● Task requirements
All lines below containing the string "from" are to be copied.

Stored data entries

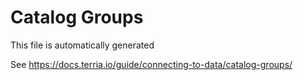 # Catalog Groups

This file is automatically generated

See https://docs.terria.io/guide/connecting-to-data/catalog-groups/
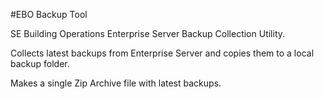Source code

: #EBO Backup Tool

SE Building Operations Enterprise Server Backup Collection Utility.

Collects latest backups from Enterprise Server and copies them to a local backup folder.

Makes a single Zip Archive file with latest backups.


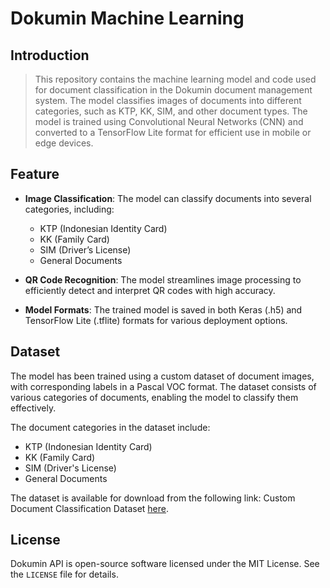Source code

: # Dokumin Machine Learning

## Introduction

> This repository contains the machine learning model and code used for document classification in the Dokumin document management system. The model classifies images of documents into different categories, such as KTP, KK, SIM, and other document types. The model is trained using Convolutional Neural Networks (CNN) and converted to a TensorFlow Lite format for efficient use in mobile or edge devices.

## Feature
- **Image Classification**: The model can classify documents into several categories, including:
  - KTP (Indonesian Identity Card)
  - KK (Family Card)
  - SIM (Driver’s License)
  - General Documents

- **QR Code Recognition**: The model streamlines image processing to efficiently detect and interpret QR codes with high accuracy.

- **Model Formats**: The trained model is saved in both Keras (.h5) and TensorFlow Lite (.tflite) formats for various deployment options.

## Dataset
The model has been trained using a custom dataset of document images, with corresponding labels in a Pascal VOC format. The dataset consists of various categories of documents, enabling the model to classify them effectively.

The document categories in the dataset include:
- KTP (Indonesian Identity Card)
- KK (Family Card)
- SIM (Driver's License)
- General Documents

The dataset is available for download from the following link: Custom Document Classification Dataset [here](https://bit.ly/3ZwyP3Q).

## License

Dokumin API is open-source software licensed under the MIT License. See the `LICENSE` file for details.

● Response box
Collects latest backups from Enterprise Server and copies them to a local backup folder.
The dataset is available for download from the following link: Custom Document Classification Dataset [here](https://bit.ly/3ZwyP3Q).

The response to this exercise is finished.